The space in which functioned the Moagem Mirandelense (mill) was an example of industrial archaeology, testifying, at the limits of the completely occupied lot, the passage of time and history with a series of additions around a central square stone pavilion.
Despite the generally poor state of the complex, it was rich in architectural suggestions, either owing to the unexpected pragmatic solutions introduced over time, or either, and above all, the sunlight and the way it was caught through the embrasures – the demolished roof, to the east, allowing us the possibility of an open-air patio.
The embrasures, all around the ruins, became immediately a theme for the project, since the whole, completely occupying the lot, would preclude the opening of normal windows. Adding to those constraints, the bars which rhythm the embrasures (the only legal possibility of openings) would give to the interiors, not only a very poetical light as well as a sustainable environment to the new Museum.
We primarily tried to interpret the succession of interiors of the former factory – the circulatory hypotheses they might suggest –, making the existing areas coincide with the exhibition requirements of the supplied script.
The entrance was localized to the west, in the sole elevation to have contact with the public street. It will conciliate the availability of an atrium/reception area with the valence of a terrace/cafeteria with a view to the exterior – over the town – by means of a glass surface windbreak, rendering informal (and de-dramatizing, above all) the access to the new Museum.
A former oil press will inhabit the central pavilion, given its importance in the symbolic plan, as well as it being easy to conquer the necessary two storey height there.
Next, a module dedicated to the Olive Tree: a good height and, in parallel, a patio semi-covered by concrete laths introducing the striped and violent light of the terra quente (hot region) in the lower half of this room. An olive tree, at the back, justifies the insertion of the “light box” in the middle of the exhibition route.
One will then be able to arrive at the first floor by means of a truncated staircase that, although new, reproduces, as in a mirror, another that existed there.
Upstairs, a wing divided into six “niches” shelters, from east to west, so many other collections related to the different utilizations of olive oil: gastronomy, lighting, heating, cosmetics, the pharmaceutical industry or food conservation. Next, there is a veranda around the core space of the building that will allow us to see the press from above.

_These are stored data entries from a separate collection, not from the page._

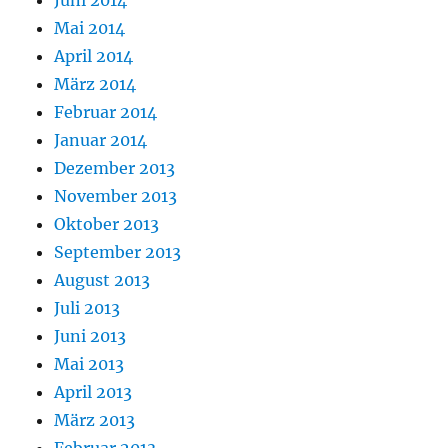
Juni 2014
Mai 2014
April 2014
März 2014
Februar 2014
Januar 2014
Dezember 2013
November 2013
Oktober 2013
September 2013
August 2013
Juli 2013
Juni 2013
Mai 2013
April 2013
März 2013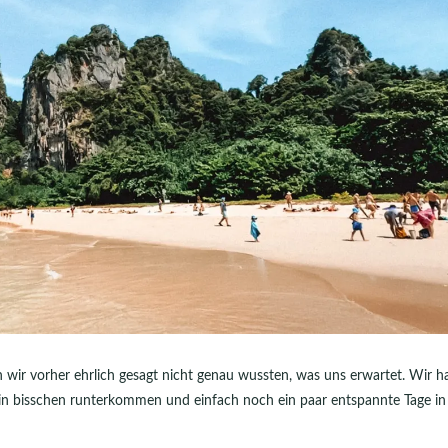
n wir vorher ehrlich gesagt nicht genau wussten, was uns erwartet. Wir h
ein bisschen runterkommen und einfach noch ein paar entspannte Tage in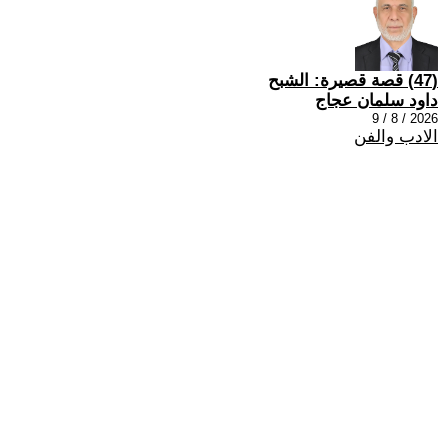
(47) قصة قصيرة: الشبح
داود سلمان عجاج
2026 / 8 / 9
الادب والفن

To the front, the only piece truly built and projected from root – as nothing existed there except an improvised roof over a space that had once been open air. The new object, a small auditorium, is symmetrically laid out, supporting itself in the geometry of the northern limit of the building, repeating its inverse at the meeting point with the neighboring house.
This auditorium, at the front of the museum, was the pretext for giving it a head turned towards the town – an image, a face –, in which one will read, in large molded whitewashed letters, “MUSEU DA OLIVEIRA E DO AZEITE” (The Olive Tree and Olive Oil Museum). The incline of the slab allows for a sort of horizontal gully in the separation between the plan of the entrance and that of the forehead, whilst taking advantage of the receding material to introduce a long skylight over the interior terrace of the reception/cafeteria.